A 67-year-old man with a history of previously treated prostate cancer presented with two weeks of low back pain. The pain had progressed and was now associated with bilateral lower extremity shooting pain and weakness. He denied bowel or bladder incontinence or saddle anesthesia. He was found to be afebrile with normal vital signs, poor dental hygiene, tenderness over the lumber spinous processes, and had normal neurologic and prostate exams. MRI showed mild compression fractures with small lytic lesions throughout the spine and a large lytic lesion at the L5 vertebral body. He had a normal white blood cell count and PSA. There was concern for metastatic cancer given the findings on imaging and his prior history. Surprisingly, the vertebral biopsy showed no evidence of malignancy but showed findings consistent with osteomyelitis. Veillonella species grew from the broth of the tissue biopsy and then from one of two blood cultures. Further focused history revealed that four weeks prior, he had suffered a mechanical fall and had knocked out several teeth. Ceftriaxone was started and he completed a 6 week course of antibiotics with symptom improvement.

Discussion:

Veillonella is anaerobic, gram-negative coccus that forms part of the normal microflora in the oral cavity, upper respiratory tract, gastrointestinal tract, and vagina.
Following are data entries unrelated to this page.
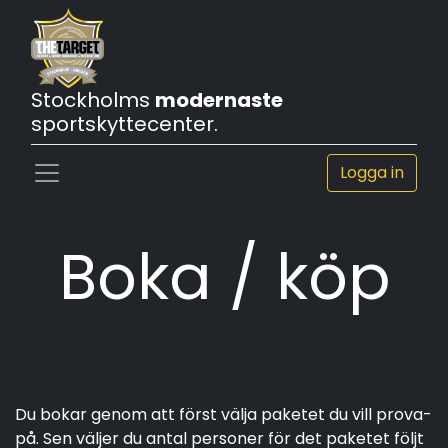
Stockholms
modernaste
sportskyttecenter.
Logga in
Boka / köp
Du bokar genom att först välja paketet du vill prova-
på. Sen väljer du antal personer för det paketet följt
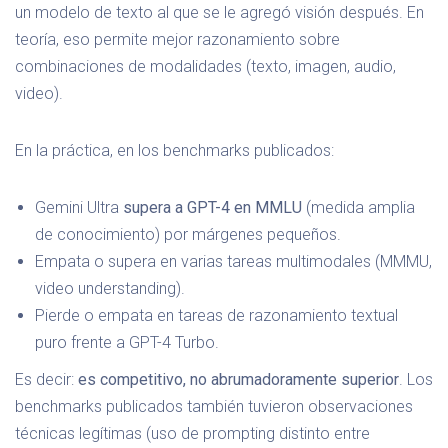
un modelo de texto al que se le agregó visión después. En
teoría, eso permite mejor razonamiento sobre
combinaciones de modalidades (texto, imagen, audio,
video).
En la práctica, en los benchmarks publicados:
Gemini Ultra
supera a GPT-4 en MMLU
(medida amplia
de conocimiento) por márgenes pequeños.
Empata o supera en varias tareas multimodales (MMMU,
video understanding).
Pierde o empata en tareas de razonamiento textual
puro frente a GPT-4 Turbo.
Es decir:
es competitivo, no abrumadoramente superior
. Los
benchmarks publicados también tuvieron observaciones
técnicas legítimas (uso de prompting distinto entre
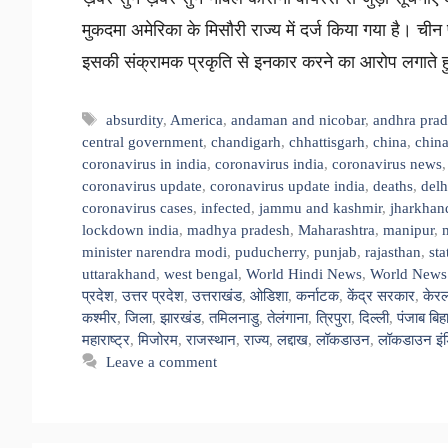
मुकदमा अमेरिका के मिसौरी राज्य में दर्ज किया गया है। ची
इसकी संक्रामक प्रकृति से इनकार करने का आरोप लगाते हु
Tags
absurdity
,
America
,
andaman and nicobar
,
andhra pra
central government
,
chandigarh
,
chhattisgarh
,
china
,
china
coronavirus in india
,
coronavirus india
,
coronavirus news
coronavirus update
,
coronavirus update india
,
deaths
,
delh
coronavirus cases
,
infected
,
jammu and kashmir
,
jharkhan
lockdown india
,
madhya pradesh
,
Maharashtra
,
manipur
,
minister narendra modi
,
puducherry
,
punjab
,
rajasthan
,
sta
uttarakhand
,
west bengal
,
World Hindi News
,
World News 
प्रदेश
,
उत्तर प्रदेश
,
उत्तराखंड
,
ओडिशा
,
कर्नाटक
,
केंद्र सरकार
,
केर
कश्मीर
,
जिला
,
झारखंड
,
तमिलनाडु
,
तेलंगाना
,
त्रिपुरा
,
दिल्ली
,
पंजाब बिह
महाराष्ट्र
,
मिजोरम
,
राजस्थान
,
राज्य
,
लद्दाख
,
लॉकडाउन
,
लॉकडाउन इंड
Leave a comment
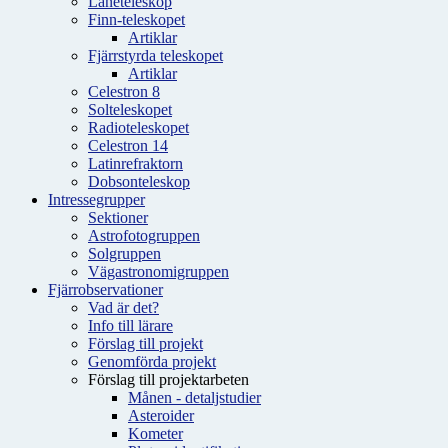
Låneteleskop
Finn-teleskopet
Artiklar
Fjärrstyrda teleskopet
Artiklar
Celestron 8
Solteleskopet
Radioteleskopet
Celestron 14
Latinrefraktorn
Dobsonteleskop
Intressegrupper
Sektioner
Astrofotogruppen
Solgruppen
Vägastronomigruppen
Fjärrobservationer
Vad är det?
Info till lärare
Förslag till projekt
Genomförda projekt
Förslag till projektarbeten
Månen - detaljstudier
Asteroider
Kometer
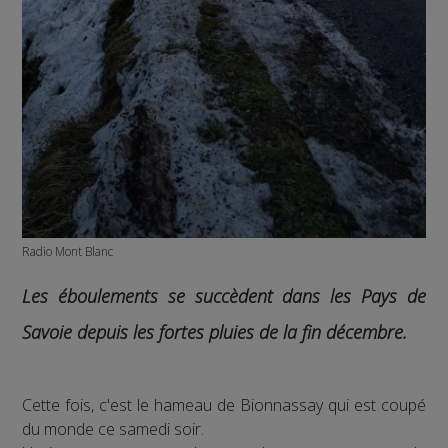
Radio Mont Blanc
Les éboulements se succèdent dans les Pays de
Savoie depuis les fortes pluies de la fin décembre.
Cette fois, c'est le hameau de Bionnassay qui est coupé
du monde ce samedi soir.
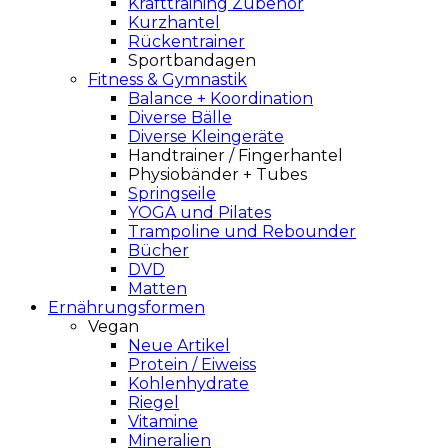
Krafttraining Zubehör
Kurzhantel
Rückentrainer
Sportbandagen
Fitness & Gymnastik
Balance + Koordination
Diverse Bälle
Diverse Kleingeräte
Handtrainer / Fingerhantel
Physiobänder + Tubes
Springseile
YOGA und Pilates
Trampoline und Rebounder
Bücher
DVD
Matten
Ernährungsformen
Vegan
Neue Artikel
Protein / Eiweiss
Kohlenhydrate
Riegel
Vitamine
Mineralien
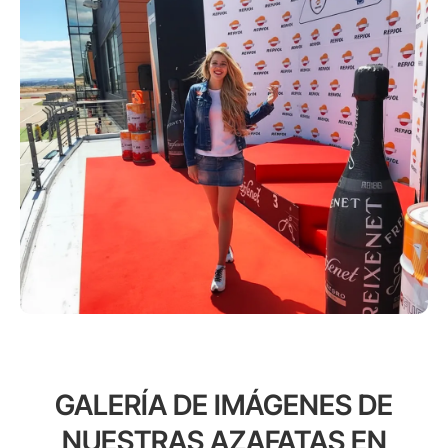
GALERÍA DE IMÁGENES DE
NUESTRAS AZAFATAS EN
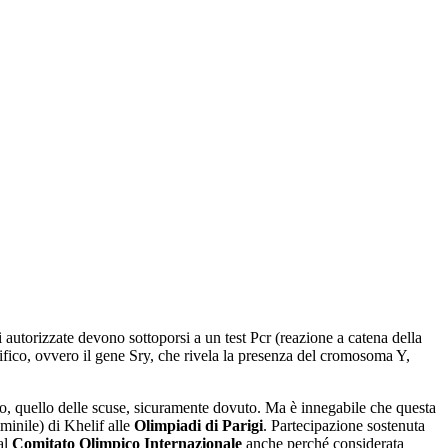
i autorizzate devono sottoporsi a un test Pcr (reazione a catena della
ecifico, ovvero il gene Sry, che rivela la presenza del cromosoma Y,
tto, quello delle scuse, sicuramente dovuto. Ma è innegabile che questa
mminile) di Khelif alle
Olimpiadi di Parigi
. Partecipazione sostenuta
al
Comitato Olimpico Internazionale
anche perché considerata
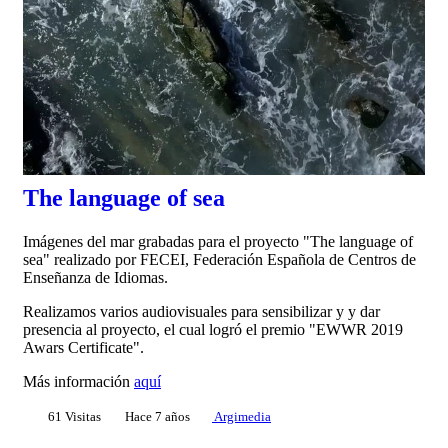
The language of sea
Imágenes del mar grabadas para el proyecto "The language of
sea" realizado por FECEI, Federación Española de Centros de
Enseñanza de Idiomas.
Realizamos varios audiovisuales para sensibilizar y y dar
presencia al proyecto, el cual logró el premio "EWWR 2019
Awars Certificate".
Más información
aquí
61 Visitas
Hace 7 años
Argimedia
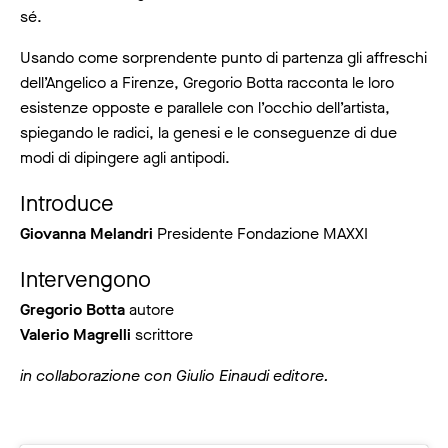
sé.
Usando come sorprendente punto di partenza gli affreschi
dell’Angelico a Firenze, Gregorio Botta racconta le loro
esistenze opposte e parallele con l’occhio dell’artista,
spiegando le radici, la genesi e le conseguenze di due
modi di dipingere agli antipodi.
Introduce
Giovanna Melandri
Presidente Fondazione MAXXI
Intervengono
Gregorio Botta
autore
Valerio Magrelli
scrittore
in collaborazione con Giulio Einaudi editore.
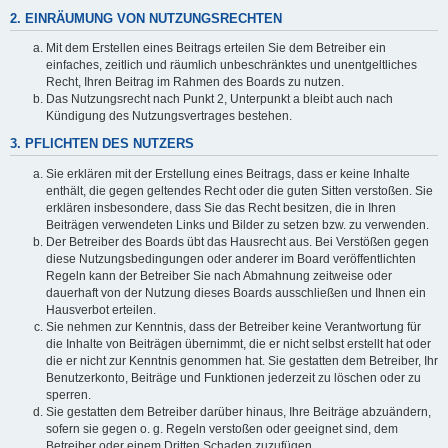
2. EINRÄUMUNG VON NUTZUNGSRECHTEN
Mit dem Erstellen eines Beitrags erteilen Sie dem Betreiber ein
einfaches, zeitlich und räumlich unbeschränktes und unentgeltliches
Recht, Ihren Beitrag im Rahmen des Boards zu nutzen.
Das Nutzungsrecht nach Punkt 2, Unterpunkt a bleibt auch nach
Kündigung des Nutzungsvertrages bestehen.
3. PFLICHTEN DES NUTZERS
Sie erklären mit der Erstellung eines Beitrags, dass er keine Inhalte
enthält, die gegen geltendes Recht oder die guten Sitten verstoßen. Sie
erklären insbesondere, dass Sie das Recht besitzen, die in Ihren
Beiträgen verwendeten Links und Bilder zu setzen bzw. zu verwenden.
Der Betreiber des Boards übt das Hausrecht aus. Bei Verstößen gegen
diese Nutzungsbedingungen oder anderer im Board veröffentlichten
Regeln kann der Betreiber Sie nach Abmahnung zeitweise oder
dauerhaft von der Nutzung dieses Boards ausschließen und Ihnen ein
Hausverbot erteilen.
Sie nehmen zur Kenntnis, dass der Betreiber keine Verantwortung für
die Inhalte von Beiträgen übernimmt, die er nicht selbst erstellt hat oder
die er nicht zur Kenntnis genommen hat. Sie gestatten dem Betreiber, Ihr
Benutzerkonto, Beiträge und Funktionen jederzeit zu löschen oder zu
sperren.
Sie gestatten dem Betreiber darüber hinaus, Ihre Beiträge abzuändern,
sofern sie gegen o. g. Regeln verstoßen oder geeignet sind, dem
Betreiber oder einem Dritten Schaden zuzufügen.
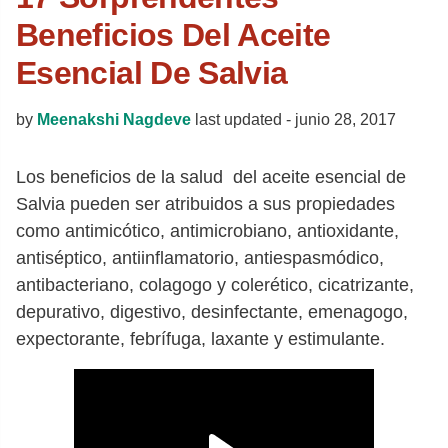
Beneficios Del Aceite
Esencial De Salvia
by
Meenakshi Nagdeve
last updated -
junio 28, 2017
Los beneficios de la salud del aceite esencial de
Salvia pueden ser atribuidos a sus propiedades
como antimicótico, antimicrobiano, antioxidante,
antiséptico, antiinflamatorio, antiespasmódico,
antibacteriano, colagogo y colerético, cicatrizante,
depurativo, digestivo, desinfectante, emenagogo,
expectorante, febrífuga, laxante y estimulante.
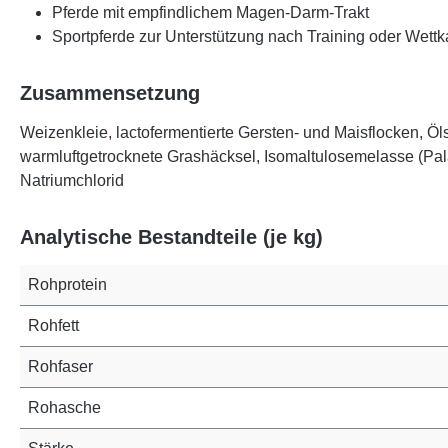
Pferde mit empfindlichem Magen-Darm-Trakt
Sportpferde zur Unterstützung nach Training oder Wett
Zusammensetzung
Weizenkleie, lactofermentierte Gersten- und Maisflocken, Ö
warmluftgetrocknete Grashäcksel, Isomaltulosemelasse (Pala
Natriumchlorid
Analytische Bestandteile (je kg)
Rohprotein
Rohfett
Rohfaser
Rohasche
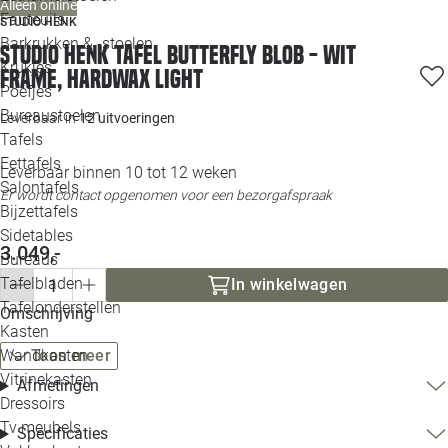
Alleen online
Loo
Fauteuils
STUDIO HENK
Barkrukken & -stoelen
Studio HENK tafel Butterfly Blob - wit
Krukjes
Loo
frame, hardwax light
Poefjes
Bureaustoelen
Leverbaar in
12 uitvoeringen
Loo
Tafels
Eettafels
Leverbaar binnen 10 tot 12 weken
Loo
Salontafels
Er wordt contact opgenomen voor een bezorgafspraak
Bijzettafels
Loo
Sidetables
3.049,-
Bureaus
Tafelbladen
In winkelwagen
Alle 
Tafelonderstellen
Omschrijving
Kasten
Wandkasten
Toon meer
Vitrinekasten
Afmetingen
Dressoirs
Tv meubels
Specificaties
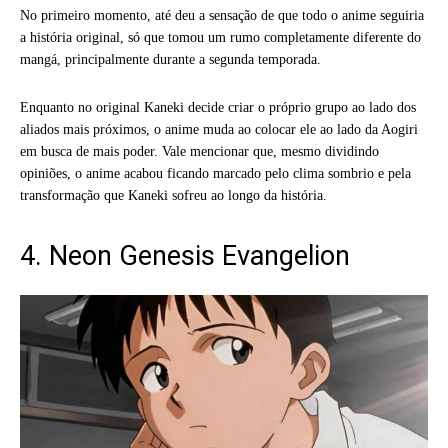
No primeiro momento, até deu a sensação de que todo o anime seguiria
a história original, só que tomou um rumo completamente diferente do
mangá, principalmente durante a segunda temporada.
Enquanto no original Kaneki decide criar o próprio grupo ao lado dos
aliados mais próximos, o anime muda ao colocar ele ao lado da Aogiri
em busca de mais poder. Vale mencionar que, mesmo dividindo
opiniões, o anime acabou ficando marcado pelo clima sombrio e pela
transformação que Kaneki sofreu ao longo da história.
4. Neon Genesis Evangelion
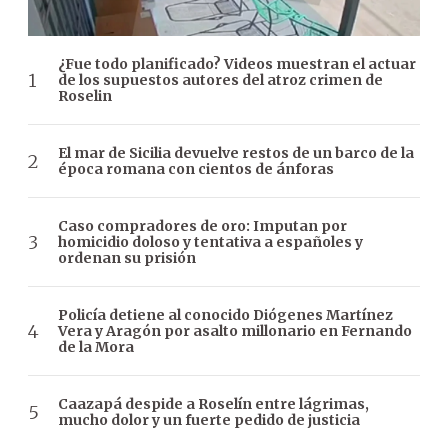
¿Fue todo planificado? Videos muestran el actuar
de los supuestos autores del atroz crimen de
Roselin
El mar de Sicilia devuelve restos de un barco de la
época romana con cientos de ánforas
Caso compradores de oro: Imputan por
homicidio doloso y tentativa a españoles y
ordenan su prisión
Policía detiene al conocido Diógenes Martínez
Vera y Aragón por asalto millonario en Fernando
de la Mora
Caazapá despide a Roselín entre lágrimas,
mucho dolor y un fuerte pedido de justicia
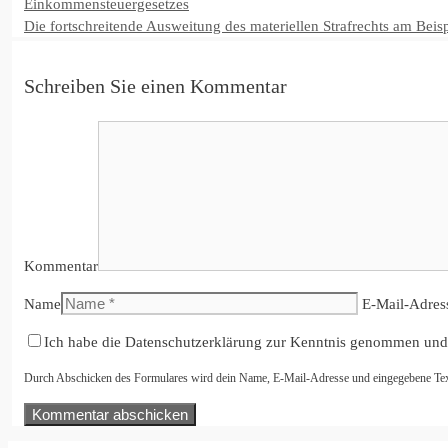
Einkommensteuergesetzes
Die fortschreitende Ausweitung des materiellen Strafrechts am Beis
Schreiben Sie einen Kommentar
Kommentar
Name
E-Mail-Adres
Ich habe die Datenschutzerklärung zur Kenntnis genommen und
Durch Abschicken des Formulares wird dein Name, E-Mail-Adresse und eingegebene Text i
Pathogenic Veillonella species are usually found in polymicrobial processes. Isolated Veillonella infection is rare but has been found to cause dental and pulmonary infections, meningitis, endocarditis, osteomyelitis, and prosthetic joint infections. V. parvula is the most common virulent species. There have been only two reports of foot osteomyelitis in diabetics and seven reports of vertebral osteomyelitis. The infection has been associated with endoscopic biopsies, esophageal perforation, immunosuppression and poor dentition. Some reported cases did not find any underlying risk factor. Some of these patients presented with signs of infection, while others only had sub-acute back pain. Bacteremia was common in these case reports. In our case, it is thought that the primary source of Veillonella osteomyelitis was the oral cavity. It is likely that the combination of poor dental hygiene and dental trauma during his fall led to transient bacteremia, which seeded his vertebrae.  

Conclusions:

Veillonella species rarely cause infection; however, an indolent infection can lead to devastating lytic lesions that mimic other more common disease processes such as metastatic cancer. Diagnosis can be delayed due to the slow growing nature of Veillonella (4-5 days), especially for patients with nonspecific symptoms. Also, Veillonella is often considered a culture contaminant, so the key to diagnosis of an infection is correlating the clinical scenario with biopsy culture and blood culture data.